Dailyatia ajax Bischoff, 1976

Dailyatia ajax Bischoff, 1976

Figs. 8A–E, 9, 11, 12, 15F, K.

Dailyatia ajax Bischoff ; Demidenko in Gravestock et al. 2001: 114, pl. 8: 4–7 [full synonymy].

Material.—A number of isolated, variously shaped sclerites from erratic boulders Me30, 32, 33, and 66. Figured specimens, ZPAL V.VI/25S2; 26S13; 32S5; 35S22; 36S3; 37S2; 39S7; 39S27; 55S55; 105S7; 106S2; 108S4.

Description.—Minute sclerites of variable shape, subpyramidal to conical with prominent apex and radial folds and plicae. Sculpture consists of evenly and densely spaced carinate ribs with a distinct cancellate ornament. Sclerites of type A, with rectangular transverse cross−section, are absent in the Antarctic material. Sclerites of type B have subovate transverse cross−section (Figs. 11D, 12D) and prominent radial folds and plicae, and are strongly curved and twisted. Sclerite of type C are triangular (Figs. 8A–E, 11A–C, 12A) or crescentic (Fig. 8C) in trnsverse cross−section, with moderate curvature and torsion, and without radial folds. Well developed reticulate ornamentation on the juvenile part of the sclerite (Figs. 8A, C, 11D, 12A 4, B) has been interpreted as representing epithelial cell imprints (e.g., Bengtson et al. 1990; Conway Morris and Chen 1990). The multilamellar wall structure is well visible in the broken and polished cross−sections (Figs. 12C, 15K), and the extension of single laminae can also be easily observed as longitudinal growth lines on the external (Fig. 11A 5, A 6) and internal (Fig. 12C 4) surfaces of the sclerite wall. Transverse sections of wall folds also shows that they were internally overgrown with phosphate laminae (Figs. 12C 2, 15K). However, those laminae neither enclose the entire internal sclerite circumference (see longitudinal growth lines in Fig. 12C 4), nor extend throughout the entire interior hight of the sclerite.

Remarks.—The sclerite morphology fits well the description by Bischoff (1976), but only two morphotypes are recognised. They resemble fairly closely D. ajax recovered from the Lower Cambrian Ajax and Wilkawillina Limestones, Flinders Ranges ( Bischoff 1976) and Kulpara Formation, Parara Limestone, Koolywurtie Limestone Member and Ramsay Limestone, Yorke Peninsula (Gravestock et al. 2001), South Australia, and Todd River Dolomite, Amadeus Basin, Northern Territory, central Australia ( Laurie and Shergold 1985; Laurie 1986). The excellently preserved Antarctic sclerites of D. ajax , with epithelial imprint and multilamellar wall structure, reveal their mode of growth and make possible a modified reconstruction ( Fig. 9 View Fig ) of the relationship between sclerite element and secretory tissue earlier proposed by Conway Morris and Chen (1990). The epithelial tissue envelops the whole sclerite in the initial stage of growth ( Fig. 9A View Fig ), as its presence is reflected by cellular imprints; the epithelial tissue enfolds the basal part of the sclerite exterior (reflected by cellular polygonal imprints), and their secretory zone probably lines the interior of the sclerite secreting basal−internal accretion of phosphate laminae ( Fig. 9C, E View Fig ). The sclerite wall has more or less the same thickness over the entire sclerite, since the secretory zone of the soft tissue was restricted to the wide basal part of the interior sclerite.

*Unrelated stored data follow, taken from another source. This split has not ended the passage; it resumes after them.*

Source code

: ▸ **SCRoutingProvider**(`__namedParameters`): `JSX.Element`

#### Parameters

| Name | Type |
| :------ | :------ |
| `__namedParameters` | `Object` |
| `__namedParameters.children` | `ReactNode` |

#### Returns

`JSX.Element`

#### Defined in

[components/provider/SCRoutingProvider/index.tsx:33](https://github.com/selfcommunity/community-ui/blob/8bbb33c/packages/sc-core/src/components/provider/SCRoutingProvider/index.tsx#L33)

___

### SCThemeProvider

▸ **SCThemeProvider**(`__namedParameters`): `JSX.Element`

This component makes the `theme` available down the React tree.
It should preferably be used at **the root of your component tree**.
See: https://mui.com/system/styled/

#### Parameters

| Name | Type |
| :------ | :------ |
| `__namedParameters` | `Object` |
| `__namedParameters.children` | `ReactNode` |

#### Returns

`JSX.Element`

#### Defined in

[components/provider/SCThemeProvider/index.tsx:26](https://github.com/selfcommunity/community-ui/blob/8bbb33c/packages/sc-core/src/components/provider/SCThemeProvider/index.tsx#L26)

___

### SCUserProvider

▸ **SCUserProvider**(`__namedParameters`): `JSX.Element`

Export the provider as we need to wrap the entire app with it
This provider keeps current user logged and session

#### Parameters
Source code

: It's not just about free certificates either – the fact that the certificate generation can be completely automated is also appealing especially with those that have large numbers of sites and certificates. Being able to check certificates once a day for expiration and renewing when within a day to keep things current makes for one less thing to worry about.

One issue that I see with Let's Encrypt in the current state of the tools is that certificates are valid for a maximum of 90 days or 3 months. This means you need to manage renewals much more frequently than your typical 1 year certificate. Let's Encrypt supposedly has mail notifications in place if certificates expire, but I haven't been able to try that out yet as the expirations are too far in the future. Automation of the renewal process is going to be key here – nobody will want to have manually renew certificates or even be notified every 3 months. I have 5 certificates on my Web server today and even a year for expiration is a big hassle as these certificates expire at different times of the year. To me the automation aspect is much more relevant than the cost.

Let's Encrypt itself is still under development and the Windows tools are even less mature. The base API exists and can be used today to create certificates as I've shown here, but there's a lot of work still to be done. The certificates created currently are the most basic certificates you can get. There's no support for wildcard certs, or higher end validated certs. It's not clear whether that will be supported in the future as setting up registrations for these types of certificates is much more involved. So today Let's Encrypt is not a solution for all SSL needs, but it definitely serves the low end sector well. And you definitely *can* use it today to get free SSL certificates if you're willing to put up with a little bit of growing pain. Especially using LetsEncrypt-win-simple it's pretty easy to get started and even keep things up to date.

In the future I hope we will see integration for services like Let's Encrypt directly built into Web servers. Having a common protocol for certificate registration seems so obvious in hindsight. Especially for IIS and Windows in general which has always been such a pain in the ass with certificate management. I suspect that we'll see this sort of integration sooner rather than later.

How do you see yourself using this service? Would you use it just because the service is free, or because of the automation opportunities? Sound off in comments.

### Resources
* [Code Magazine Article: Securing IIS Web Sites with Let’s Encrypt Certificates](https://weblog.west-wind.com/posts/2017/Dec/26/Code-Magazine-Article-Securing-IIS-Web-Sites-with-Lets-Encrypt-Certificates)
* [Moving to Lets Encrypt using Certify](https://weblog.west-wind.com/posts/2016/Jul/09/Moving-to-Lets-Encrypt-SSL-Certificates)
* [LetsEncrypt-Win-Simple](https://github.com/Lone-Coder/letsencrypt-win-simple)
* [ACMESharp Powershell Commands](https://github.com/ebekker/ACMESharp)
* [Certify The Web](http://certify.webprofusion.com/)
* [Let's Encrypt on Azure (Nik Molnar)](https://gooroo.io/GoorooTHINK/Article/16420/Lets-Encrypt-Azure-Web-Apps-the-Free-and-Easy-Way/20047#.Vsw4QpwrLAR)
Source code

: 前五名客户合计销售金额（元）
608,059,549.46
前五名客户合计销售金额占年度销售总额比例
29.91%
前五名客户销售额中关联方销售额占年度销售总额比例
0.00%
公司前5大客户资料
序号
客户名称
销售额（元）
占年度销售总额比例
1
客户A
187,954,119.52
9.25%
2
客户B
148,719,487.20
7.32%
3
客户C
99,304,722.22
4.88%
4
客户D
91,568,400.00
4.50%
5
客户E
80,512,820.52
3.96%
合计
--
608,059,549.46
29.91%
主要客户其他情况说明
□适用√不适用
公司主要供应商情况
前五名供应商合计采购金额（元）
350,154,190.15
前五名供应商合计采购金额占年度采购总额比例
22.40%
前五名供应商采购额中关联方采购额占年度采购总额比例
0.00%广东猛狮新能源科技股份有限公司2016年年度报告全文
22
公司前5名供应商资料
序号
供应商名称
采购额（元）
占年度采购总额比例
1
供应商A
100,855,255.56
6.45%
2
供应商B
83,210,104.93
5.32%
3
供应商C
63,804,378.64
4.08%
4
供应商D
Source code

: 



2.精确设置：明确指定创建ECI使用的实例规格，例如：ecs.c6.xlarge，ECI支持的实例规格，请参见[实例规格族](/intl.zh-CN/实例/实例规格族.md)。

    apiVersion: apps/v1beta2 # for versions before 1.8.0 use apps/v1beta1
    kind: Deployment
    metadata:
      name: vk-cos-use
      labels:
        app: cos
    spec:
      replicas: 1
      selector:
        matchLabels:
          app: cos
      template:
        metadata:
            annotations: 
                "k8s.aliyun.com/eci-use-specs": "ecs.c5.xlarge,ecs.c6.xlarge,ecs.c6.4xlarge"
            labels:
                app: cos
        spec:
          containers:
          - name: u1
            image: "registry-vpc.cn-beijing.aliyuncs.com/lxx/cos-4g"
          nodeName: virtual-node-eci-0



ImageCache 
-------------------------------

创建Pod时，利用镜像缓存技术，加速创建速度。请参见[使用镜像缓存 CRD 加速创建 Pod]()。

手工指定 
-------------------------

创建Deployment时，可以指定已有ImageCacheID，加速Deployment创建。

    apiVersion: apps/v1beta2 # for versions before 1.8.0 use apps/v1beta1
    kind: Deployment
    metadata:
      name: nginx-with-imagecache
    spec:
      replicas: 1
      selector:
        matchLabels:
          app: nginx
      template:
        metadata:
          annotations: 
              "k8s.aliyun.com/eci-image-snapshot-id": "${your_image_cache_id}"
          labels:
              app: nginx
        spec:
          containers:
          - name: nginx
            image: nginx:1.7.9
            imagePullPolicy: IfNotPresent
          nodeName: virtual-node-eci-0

Occurrence.—This species is restricted to the Early Cambrian (Atdabanian–Botomian) of the Kulpara Formation, Parara Limestone, and Koolywurite Limestone Member, Yorke Peninsula, Stansbury Basin and Ajax Limestone, Flinders Ranges, Arrowie Basin , South Australia; allochthonous Early Cambrian (Botomian) boulders (Me30, 32, 33, and 66), King George Island, Antarctica.